Foto: Daniel Mordzinski Almudena Grandes había comenzado a publicar tan joven, su figura resultaba tan contundente e inamovible que transmitía la impresión de que no envejecía: las autoras que publicamos en torno a los 2000 crecimos con su obra ya asumida, con su primera novela, Las edades de Lulú, como un recuerdo remoto, y el éxito de las posteriores clavado en las librerías y en las retinas: cuentos como “Modelos de mujer”, o novelas cada vez más sólidas, menos generacionales, como Los aires difíciles, que atestiguaban el proceso y la madurez de una autora que se dirigía hacia la escritura de la memoria, y no solo de la ocurrencia.

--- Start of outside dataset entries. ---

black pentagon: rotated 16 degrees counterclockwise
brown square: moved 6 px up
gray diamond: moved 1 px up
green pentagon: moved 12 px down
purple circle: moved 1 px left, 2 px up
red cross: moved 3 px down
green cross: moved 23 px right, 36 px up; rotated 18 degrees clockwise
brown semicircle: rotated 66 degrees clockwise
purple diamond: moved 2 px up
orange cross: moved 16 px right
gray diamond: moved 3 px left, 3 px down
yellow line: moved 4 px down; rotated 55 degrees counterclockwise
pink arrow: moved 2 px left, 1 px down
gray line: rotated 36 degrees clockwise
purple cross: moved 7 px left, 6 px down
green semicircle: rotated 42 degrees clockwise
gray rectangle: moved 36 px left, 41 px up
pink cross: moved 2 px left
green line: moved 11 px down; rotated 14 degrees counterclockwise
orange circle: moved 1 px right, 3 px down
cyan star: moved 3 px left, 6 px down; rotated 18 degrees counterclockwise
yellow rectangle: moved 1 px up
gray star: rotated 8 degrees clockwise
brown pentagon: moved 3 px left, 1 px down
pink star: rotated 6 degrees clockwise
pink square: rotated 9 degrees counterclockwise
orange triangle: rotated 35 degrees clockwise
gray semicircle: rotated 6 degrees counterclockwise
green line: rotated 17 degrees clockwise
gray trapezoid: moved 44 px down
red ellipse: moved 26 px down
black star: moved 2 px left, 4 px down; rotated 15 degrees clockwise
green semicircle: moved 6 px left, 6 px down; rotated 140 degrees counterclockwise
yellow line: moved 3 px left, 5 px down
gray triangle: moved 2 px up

Gozaba de un oído privilegiado para los diálogos y de un ritmo narrativo envidiable: de todo lo que podía aprenderse de ella, destacaría esa rapidez de lectura, esa sensación de que una de sus novelas, una vez comenzada, no podía abandonarse. Resultaba hipnótica en su narración, con una capacidad inusual para reflejar en las conversaciones los detalles y la psicología de los personajes. Sus historias eran frescas y reales, en la medida en la que lo son las fotografías tomadas sin que sus protagonistas lo sepan. Le movía una ambición literaria enorme, la necesaria para abordar la tarea a la que se había encomendado: y era transparente como lo son las historias duraderas.
Almudena Grandes hablaba del deseo y de la pérdida con idéntica pasión, con la decidida intensidad que dedicaría en sus últimas novelas a la defensa de los vencidos y a la reivindicación de las voces silenciadas. Y la pasión resulta contagiosa. Se convirtió una de esas escritoras que no necesitaba apellido: Almudena era ella, en sus artículos en ocasiones vitriólicos y sus entrevistas a corazón abierto, en el tú a tú de las firmas, de colas interminables, y de las conferencias en las que la libertad y la rebeldía nunca se encontraban ausentes. Ni siquiera sus enemigos podían negar su éxito, ni su talento: quizás por eso tuvo tantos, pero tan insignificantes.
Quienes la conocieron más íntimamente destacaban su risa: yo hablaría, en cambio, de su mirada, que nunca parecía errante ni ociosa, que se clavaba, oscura y perspicaz. Era rápida, ingeniosa y sarcástica: ocultaba en lo que callaba una historia más, un comentario más, un giro más de la conversación. Parte de la atónita sorpresa que me ha causado su muerte se debe a que la creía inagotable, invencible: siempre había estado ahí, y nada presagiaba que alguna vez desaparecería.
Deja una obra larga y exitosa. En unos meses, su última novela, la que finalizó en meses de dolor y de valor, aparecerá en librerías, y ahuyentaría un poco su ausencia: pero qué lástima, qué perdida para los lectores ese silencio, esa partida, todo lo que perdemos, todo lo que le quedaba por escribir.
Cierto, todo lo que le quedaba por escribir, un desconsuelo!